The predominant our culture relative to disabilities is that people are broken. It is in the very word that is used, disability. The word means “it doesn’t work,” or “broken.” Because people affected by disabilities are seen as being less – less able, less visible, less intellectual, less competent – they are prone to being used, abused and coerced when their behavior is considered to be challenging, maladaptive, or concerning for their own health and safety and/or the health and safety of others especially during the Covid-19 pandemic.

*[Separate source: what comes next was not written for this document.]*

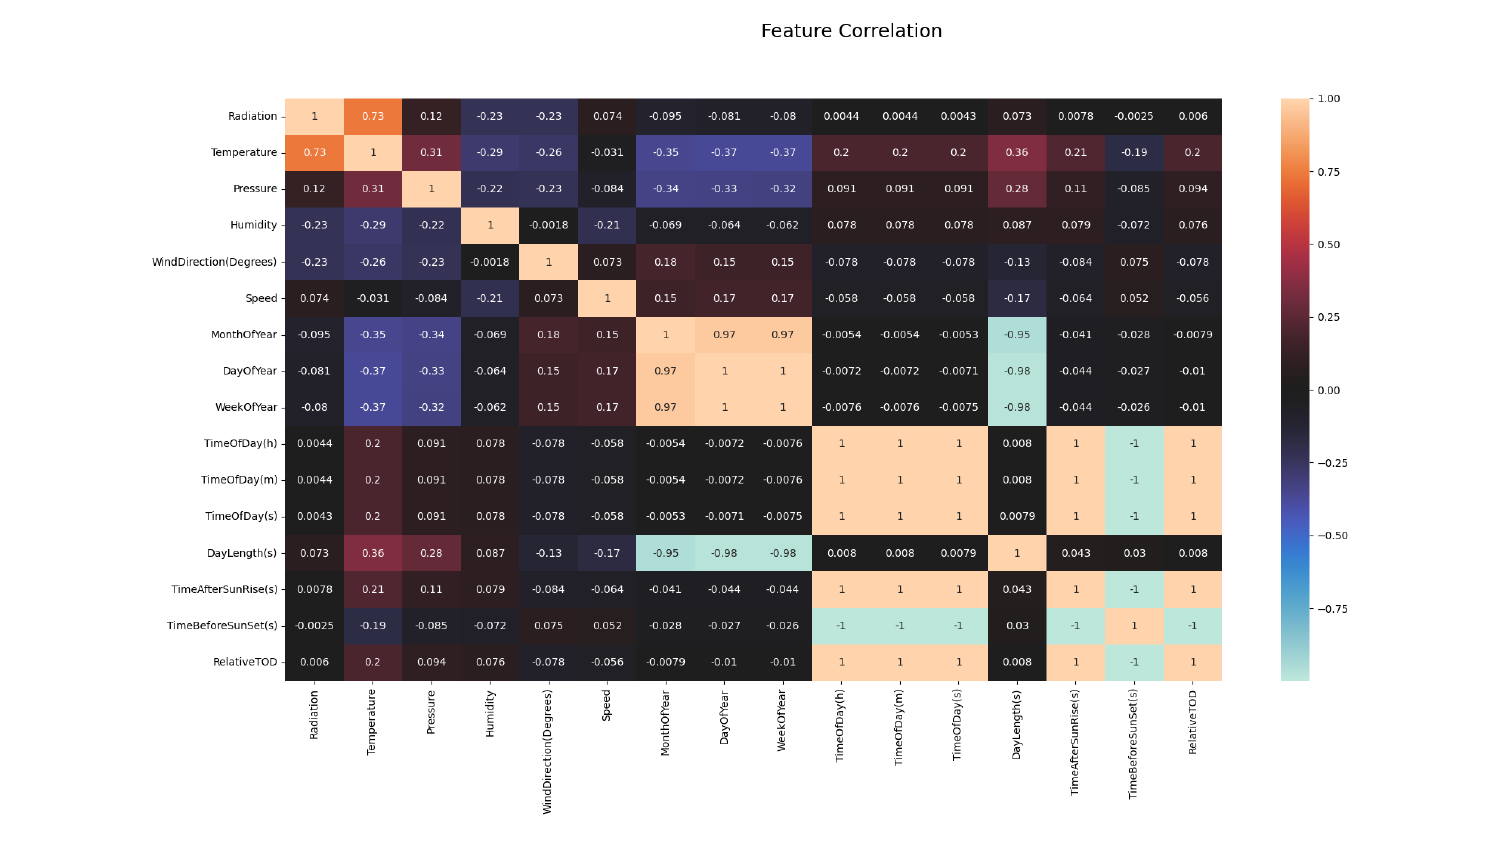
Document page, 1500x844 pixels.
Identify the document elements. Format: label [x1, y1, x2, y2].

picture [144, 15, 1356, 821]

In my work as a behaviour support specialist in Australia and elsewhere, I have focused on how to invite rather than force or coerce behaviour change. I recently saw a video of a 17-year-old man in the state of Kansas who died during a restraint that lasted approximately 30 minutes. His foster-father had called for assistance as the young man was hallucinating at home and needed help. The ambulance crew restrained him while also ensuring his safety, and then took him to a juvenile detention center instead of a hospital, even though he broke no laws. The young man appeared disoriented and was behaving, in the words of staff, oddly. At one point, one of the staff quickly took the young man’s jacket away from a chair in which he had put it, and when the young man tried to get it back, things escalated, and he died.
The root of the issue, in my opinion, is the coercive nature of our human service system. Despite decades of research, hundreds of articles and conference presentations on the subject of reductions in the use of coercive, restrictive practices, the data indicates that the use of such practices has not significantly decreased and in some cases has actually increased.
In Australia, the National Disability Insurance Scheme (NDIS) supports approximately 484,000 people with disabilities. In a 12 month period from July 2020 through June 2021, the use of restraints increased by 240% over the previous year.
In the England, the use of restraint increased from 22,000 reports in 2017 to 38,000 reports in 2019.
The United States does not have a centralized system for monitoring the use of restraint, seclusion and other coercive practices. Individual states such as Wisconsin, Texas, Illinois and Maryland have noted increases in the use of coercive practices similar to Australia and England.
It is disheartening to me, after spending almost 40 years teaching how to not restraint people, that restraints are actually increasing. We need a new model, a new way of thinking, about what we do. The book Allies in Emancipation is out of print. It was published in Australia, and it is my hope that everyone who reads this blog will contact their universities or organisations and ask how to get this book published again. The editors, Patricia O’Brien from Australia and Martin Sullivan from New Zealand, have since retired but surely there is a way to get this book back in circulation.
In my own words, this book is about how to stop fitting people into the services offered by the human service system and instead designing individualized supports that can emancipate people from a service system and provide with structured supports that can better improve the quality of their lives. Do everything you can to get this book!